Позднее, ночью, машин стало меньше, витрины погасли. Я оказался у здания банка. Окна его были забраны металлическими прутьями, внутри невидимые лампы освещали кресла, афиши на стенах, барьер с решеткой. Он походил на часовню. Я долго все разглядывал, точно это был аквариум с рыбами, удивляясь, зачем там оставлен свет, как будто круглые сутки идет служба. На другой стороне улицы был большой многоэтажный магазин с множеством витрин. Я прочел название: «Весна». Во всех окнах виднелись в полутьме женщины — женщины сидели, женщины стояли, держа сумку, зонтик, женщины протягивали руку к шкафу, к какому-нибудь кухонному прибору. Женщины были в фартуках, в платьях, в пальто или почти вовсе раздетые. А дальше, неподалеку от кучи строительного мусора, сваленного на тротуаре, в одной витрине располагалось на пляже, за столом, накрытым белоснежной скатертью, целое семейство — отец, мать, двое ребят. Они, казалось, о чем-то беседовали в тени зонта, со стаканами в руках, чему-то смеялись.

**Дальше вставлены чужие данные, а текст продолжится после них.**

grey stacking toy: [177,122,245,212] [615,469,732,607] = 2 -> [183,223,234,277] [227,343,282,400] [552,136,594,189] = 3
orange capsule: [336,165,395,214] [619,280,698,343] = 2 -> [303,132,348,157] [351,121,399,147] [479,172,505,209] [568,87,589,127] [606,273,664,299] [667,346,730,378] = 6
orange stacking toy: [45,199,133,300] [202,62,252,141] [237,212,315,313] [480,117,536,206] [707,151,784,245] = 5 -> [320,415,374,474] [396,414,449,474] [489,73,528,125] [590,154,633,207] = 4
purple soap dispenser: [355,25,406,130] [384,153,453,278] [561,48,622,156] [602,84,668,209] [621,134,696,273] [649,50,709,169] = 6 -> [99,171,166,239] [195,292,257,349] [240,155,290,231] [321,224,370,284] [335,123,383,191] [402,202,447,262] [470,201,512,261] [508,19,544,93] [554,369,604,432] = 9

— Получить такие блага и тем не менее хотеть уехать. Я вас просто не понимаю.

Глядя на них, я почувствовал, что сыт всем этим по горло, что мне хочется выхватить какую-нибудь железяку из кучи строительного мусора и швырнуть ее в окно, в это стекло, в эти платья, в это семейство, в этот песок и картон. Швырнуть изо всех сил, чтобы все разлетелось вдребезги. Швырнуть просто так, от злости. По-мальчишески. Я поднял кусок железа, размахнулся, но, подойдя к витрине, ко всем этим женщинам, которые старались держать в порядке дома, шкафы, не смог бросить, не захотел. И кинулся бежать, как будто кто-то указывал на меня пальцем. Я бежал по улице, на которой был банк. Быстро, никуда не сворачивая. В конце улицы я увидел дом, такой же большой, как вокзал, только у него была круглая, точно яблоко, крыша, широкие лестницы, множество статуй, колонн, балконов, вырезанных из камня. И перед ним — площадь, почти квадратная.